La iniciativa fue obra conjunta de la legisladora Beatriz Avila y de la Asociación de Prensa de Tucumán. Avila sostuvo que en el momento actual "se anhela la plena protección de la información obtenida por los periodistas en el ejercicio de su trabajo", y que se trata de "una respuesta a la demanda social de tener una prensa veraz e independiente". Expresó, asimismo, que no se trata de otorgar impunidad a los hombres de prensa, sino de proteger "la fuente de información y el derecho de los ciudadanos a estar informados".
En ese sentido, es "una prerrogativa de excepción en defensa de la comunidad, porque el periodista no oculta la información sino que ampara a su fuente y defiende el pacto ético de no revelar quién le dio un dato preciso y concreto que fue publicado".
La sanción de la Legislatura debe considerarse como francamente positiva. Es conocido que la preservación de la identidad de su fuente, forma un requisito básico para la tarea cotidiana del periodista.
En otras palabras, constituye su "secreto profesional", tal como rige en diversas otras profesiones. Si tal reserva pudiera vulnerarse, parece obvio que se afectaría muy fuertemente el ejercicio, y que proporcionar datos a un hombre de prensa supondría, para quien lo hace, un riesgo que, en los hechos, lo llevaría fatalmente a retraerse.

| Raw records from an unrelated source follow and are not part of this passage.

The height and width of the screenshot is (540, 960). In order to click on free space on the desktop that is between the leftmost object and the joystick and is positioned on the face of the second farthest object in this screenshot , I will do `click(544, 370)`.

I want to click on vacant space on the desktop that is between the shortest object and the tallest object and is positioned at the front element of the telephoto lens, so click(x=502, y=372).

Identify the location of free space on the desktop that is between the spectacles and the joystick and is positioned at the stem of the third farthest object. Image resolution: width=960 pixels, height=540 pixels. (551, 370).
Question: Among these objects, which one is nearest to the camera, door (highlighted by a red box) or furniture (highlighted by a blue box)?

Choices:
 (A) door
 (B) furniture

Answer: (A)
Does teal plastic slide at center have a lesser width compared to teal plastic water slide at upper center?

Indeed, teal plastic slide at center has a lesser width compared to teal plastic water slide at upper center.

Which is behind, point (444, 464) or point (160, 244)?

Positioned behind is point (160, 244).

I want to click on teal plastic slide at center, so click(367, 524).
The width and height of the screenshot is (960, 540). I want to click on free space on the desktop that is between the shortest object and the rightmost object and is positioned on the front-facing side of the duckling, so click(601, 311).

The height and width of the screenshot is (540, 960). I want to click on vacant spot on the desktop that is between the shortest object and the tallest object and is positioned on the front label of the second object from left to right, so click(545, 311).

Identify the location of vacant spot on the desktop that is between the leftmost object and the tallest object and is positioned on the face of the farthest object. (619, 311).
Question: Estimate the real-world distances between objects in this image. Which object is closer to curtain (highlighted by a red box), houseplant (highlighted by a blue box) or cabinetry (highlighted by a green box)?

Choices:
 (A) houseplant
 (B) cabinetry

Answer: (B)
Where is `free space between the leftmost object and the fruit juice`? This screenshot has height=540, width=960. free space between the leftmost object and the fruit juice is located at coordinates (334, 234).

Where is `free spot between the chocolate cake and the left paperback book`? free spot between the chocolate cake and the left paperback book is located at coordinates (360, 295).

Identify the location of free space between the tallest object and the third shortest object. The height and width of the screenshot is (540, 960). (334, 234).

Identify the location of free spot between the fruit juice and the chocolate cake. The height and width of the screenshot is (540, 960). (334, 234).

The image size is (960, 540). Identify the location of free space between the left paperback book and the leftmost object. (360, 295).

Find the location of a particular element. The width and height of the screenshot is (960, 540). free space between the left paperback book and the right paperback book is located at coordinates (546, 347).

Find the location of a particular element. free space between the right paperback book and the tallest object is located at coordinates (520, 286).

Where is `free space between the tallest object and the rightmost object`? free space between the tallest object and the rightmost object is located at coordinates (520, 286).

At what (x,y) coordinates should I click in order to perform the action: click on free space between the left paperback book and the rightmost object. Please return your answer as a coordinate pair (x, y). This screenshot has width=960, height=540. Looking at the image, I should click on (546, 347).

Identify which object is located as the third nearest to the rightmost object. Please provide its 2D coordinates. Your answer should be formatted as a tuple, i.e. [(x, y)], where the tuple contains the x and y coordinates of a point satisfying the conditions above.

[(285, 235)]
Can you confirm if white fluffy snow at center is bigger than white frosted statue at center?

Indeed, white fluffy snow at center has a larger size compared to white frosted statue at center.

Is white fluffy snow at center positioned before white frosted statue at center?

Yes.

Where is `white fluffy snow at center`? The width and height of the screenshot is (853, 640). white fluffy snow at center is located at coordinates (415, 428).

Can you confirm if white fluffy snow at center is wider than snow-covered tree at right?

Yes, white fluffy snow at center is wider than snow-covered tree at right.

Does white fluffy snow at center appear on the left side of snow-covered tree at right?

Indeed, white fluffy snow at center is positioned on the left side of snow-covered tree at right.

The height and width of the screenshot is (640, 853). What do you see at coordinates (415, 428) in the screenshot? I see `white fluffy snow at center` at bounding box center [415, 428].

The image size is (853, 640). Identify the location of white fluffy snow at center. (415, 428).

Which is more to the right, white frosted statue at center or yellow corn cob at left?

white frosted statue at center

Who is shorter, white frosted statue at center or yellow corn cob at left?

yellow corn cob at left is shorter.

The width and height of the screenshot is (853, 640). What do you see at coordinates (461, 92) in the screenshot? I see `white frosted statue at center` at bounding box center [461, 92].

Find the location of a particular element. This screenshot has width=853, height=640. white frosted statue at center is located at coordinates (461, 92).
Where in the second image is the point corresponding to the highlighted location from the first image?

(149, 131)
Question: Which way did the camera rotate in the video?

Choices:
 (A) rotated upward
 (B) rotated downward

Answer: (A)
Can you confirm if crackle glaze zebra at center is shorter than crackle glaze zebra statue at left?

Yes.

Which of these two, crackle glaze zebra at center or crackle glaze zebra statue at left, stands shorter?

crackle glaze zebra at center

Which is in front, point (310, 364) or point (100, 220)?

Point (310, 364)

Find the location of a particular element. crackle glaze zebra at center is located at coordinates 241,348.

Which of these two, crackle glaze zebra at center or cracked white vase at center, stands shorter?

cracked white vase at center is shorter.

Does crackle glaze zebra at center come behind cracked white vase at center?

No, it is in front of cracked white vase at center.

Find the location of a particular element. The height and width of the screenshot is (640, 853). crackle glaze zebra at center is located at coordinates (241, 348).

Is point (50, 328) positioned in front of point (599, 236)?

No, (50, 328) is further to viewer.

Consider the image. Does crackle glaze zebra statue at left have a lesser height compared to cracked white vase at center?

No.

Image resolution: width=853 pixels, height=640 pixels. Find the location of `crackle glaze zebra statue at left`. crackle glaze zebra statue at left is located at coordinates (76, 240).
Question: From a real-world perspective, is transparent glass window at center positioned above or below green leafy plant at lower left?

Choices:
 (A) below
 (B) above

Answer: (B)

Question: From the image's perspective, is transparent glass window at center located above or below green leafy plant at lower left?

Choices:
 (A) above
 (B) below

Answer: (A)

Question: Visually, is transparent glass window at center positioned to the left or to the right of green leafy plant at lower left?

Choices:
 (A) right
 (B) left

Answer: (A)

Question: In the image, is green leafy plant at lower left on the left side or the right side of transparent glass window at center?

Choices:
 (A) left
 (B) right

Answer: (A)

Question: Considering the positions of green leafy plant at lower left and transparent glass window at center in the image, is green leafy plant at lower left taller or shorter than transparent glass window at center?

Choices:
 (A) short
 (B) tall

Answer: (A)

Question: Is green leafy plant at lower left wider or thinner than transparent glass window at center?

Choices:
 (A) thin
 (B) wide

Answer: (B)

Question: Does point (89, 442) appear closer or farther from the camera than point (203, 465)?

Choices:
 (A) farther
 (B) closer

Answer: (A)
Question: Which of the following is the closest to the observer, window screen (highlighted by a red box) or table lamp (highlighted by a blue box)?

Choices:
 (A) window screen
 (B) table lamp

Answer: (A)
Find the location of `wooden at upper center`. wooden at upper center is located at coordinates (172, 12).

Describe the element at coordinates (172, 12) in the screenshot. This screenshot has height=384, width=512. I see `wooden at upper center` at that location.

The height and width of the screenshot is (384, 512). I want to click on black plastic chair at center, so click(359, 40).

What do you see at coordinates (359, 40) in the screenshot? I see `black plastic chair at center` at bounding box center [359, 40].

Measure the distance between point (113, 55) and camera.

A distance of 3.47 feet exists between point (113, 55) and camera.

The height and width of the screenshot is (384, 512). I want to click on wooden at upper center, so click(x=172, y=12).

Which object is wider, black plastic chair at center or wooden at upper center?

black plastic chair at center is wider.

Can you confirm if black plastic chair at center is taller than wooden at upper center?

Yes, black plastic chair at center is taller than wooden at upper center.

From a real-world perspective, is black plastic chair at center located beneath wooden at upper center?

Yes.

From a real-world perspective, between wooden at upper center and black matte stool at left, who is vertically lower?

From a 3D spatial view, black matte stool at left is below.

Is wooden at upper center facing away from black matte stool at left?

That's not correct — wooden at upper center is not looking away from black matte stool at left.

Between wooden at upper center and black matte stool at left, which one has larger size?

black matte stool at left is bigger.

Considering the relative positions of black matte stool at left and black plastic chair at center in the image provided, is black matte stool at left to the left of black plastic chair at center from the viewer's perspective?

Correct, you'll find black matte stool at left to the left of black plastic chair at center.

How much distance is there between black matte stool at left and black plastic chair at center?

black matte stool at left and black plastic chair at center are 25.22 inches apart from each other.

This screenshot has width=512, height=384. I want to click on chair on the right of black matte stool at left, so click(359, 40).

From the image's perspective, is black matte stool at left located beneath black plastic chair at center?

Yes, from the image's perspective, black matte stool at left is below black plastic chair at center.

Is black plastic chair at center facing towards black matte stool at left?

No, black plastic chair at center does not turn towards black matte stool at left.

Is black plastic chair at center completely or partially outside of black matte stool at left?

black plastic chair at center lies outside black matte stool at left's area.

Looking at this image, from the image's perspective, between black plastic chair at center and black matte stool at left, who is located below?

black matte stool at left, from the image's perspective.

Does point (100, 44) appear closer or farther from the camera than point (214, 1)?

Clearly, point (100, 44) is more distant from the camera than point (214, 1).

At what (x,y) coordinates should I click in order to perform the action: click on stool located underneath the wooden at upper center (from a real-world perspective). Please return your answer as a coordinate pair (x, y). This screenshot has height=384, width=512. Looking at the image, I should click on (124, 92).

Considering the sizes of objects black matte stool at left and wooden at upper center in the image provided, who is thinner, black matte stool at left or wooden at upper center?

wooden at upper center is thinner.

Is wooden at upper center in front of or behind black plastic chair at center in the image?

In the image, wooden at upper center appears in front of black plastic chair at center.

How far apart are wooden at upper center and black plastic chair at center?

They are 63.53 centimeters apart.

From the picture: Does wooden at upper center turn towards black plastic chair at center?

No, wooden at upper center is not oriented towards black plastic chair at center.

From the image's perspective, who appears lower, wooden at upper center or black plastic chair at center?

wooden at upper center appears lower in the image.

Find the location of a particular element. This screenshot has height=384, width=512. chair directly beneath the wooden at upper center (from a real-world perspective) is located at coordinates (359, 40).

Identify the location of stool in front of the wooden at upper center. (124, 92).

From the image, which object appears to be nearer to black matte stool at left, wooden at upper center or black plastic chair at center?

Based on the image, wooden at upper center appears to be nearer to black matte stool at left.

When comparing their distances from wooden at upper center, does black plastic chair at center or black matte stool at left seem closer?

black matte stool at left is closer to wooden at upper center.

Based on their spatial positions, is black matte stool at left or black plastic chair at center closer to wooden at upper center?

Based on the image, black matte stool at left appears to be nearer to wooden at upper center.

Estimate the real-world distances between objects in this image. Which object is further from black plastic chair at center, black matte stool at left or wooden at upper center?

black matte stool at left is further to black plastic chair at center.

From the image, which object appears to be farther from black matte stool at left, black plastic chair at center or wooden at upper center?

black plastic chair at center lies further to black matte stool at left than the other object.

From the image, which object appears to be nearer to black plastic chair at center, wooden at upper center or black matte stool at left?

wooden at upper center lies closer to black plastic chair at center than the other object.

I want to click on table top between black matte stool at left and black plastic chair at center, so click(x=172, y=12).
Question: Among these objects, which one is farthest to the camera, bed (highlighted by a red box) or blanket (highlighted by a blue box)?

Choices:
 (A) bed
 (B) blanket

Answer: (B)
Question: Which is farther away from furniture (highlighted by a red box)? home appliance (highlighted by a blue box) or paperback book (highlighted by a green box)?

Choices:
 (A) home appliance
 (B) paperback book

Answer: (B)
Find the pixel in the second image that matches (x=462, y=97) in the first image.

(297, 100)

Por el contrario, la existencia de una garantía legal acerca de ese secreto, tiene implicancias favorables muy extensas para la comunidad, que es, en última instancia, la beneficiaria de una información lo más vasta y comprensiva posible. En ese sentido, una sanción como la que comentamos representa un aporte concreto a favor de la libertad de expresión, que nos complace subrayar.
Sabemos que la libertad de prensa está reconocida formalmente en la Constitución nacional, que la consigna como derecho de todo habitante (artículo 14); que veda al Congreso dictar leyes que la restrinjan o que establezcan sobre ella la jurisdicción federal (artículo 32) y que prohíbe utilizar el "hábeas data" para afectar el secreto de las fuentes de información (artículo 43).
En la Constitución de la provincia de Tucumán, además de ratificar que los habitantes tienen todos los derechos que la Constitución nacional establece, se declara (artículo 29) que no pueden dictarse medidas preventivas para el uso de la libertad de expresión; ni imponer a los medios de publicidad el deber de ser vehículos de ella, ni el de recepción de réplicas. La ley aprobada viene a complementar eficazmente estas estipulaciones.
Es oportuno que así ocurra. Justamente, en épocas de crisis como las que estamos viviendo, se hace más necesario -si cabe- el fortalecimiento de las libertades básicas consagradas por nuestro sistema político, por un lado; y por el otro, también adquiere mayor peso el requerimiento de que la ciudadanía ejerza su derecho de estar informada con la máxima eficacia y amplitud.
Repetiremos, una vez más, que proteger la libertad de expresión sin retaceos, no es un tema que solamente interese a los periodistas, o a los propietarios de medios de comunicación.
Por el contrario, es una cuestión que implica a toda la ciudadanía, que solamente podrá recibir la información irrestricta a que tiene derecho, si existe un marco legal de constante respeto a la tarea de quienes obtienen y brindan dicha información.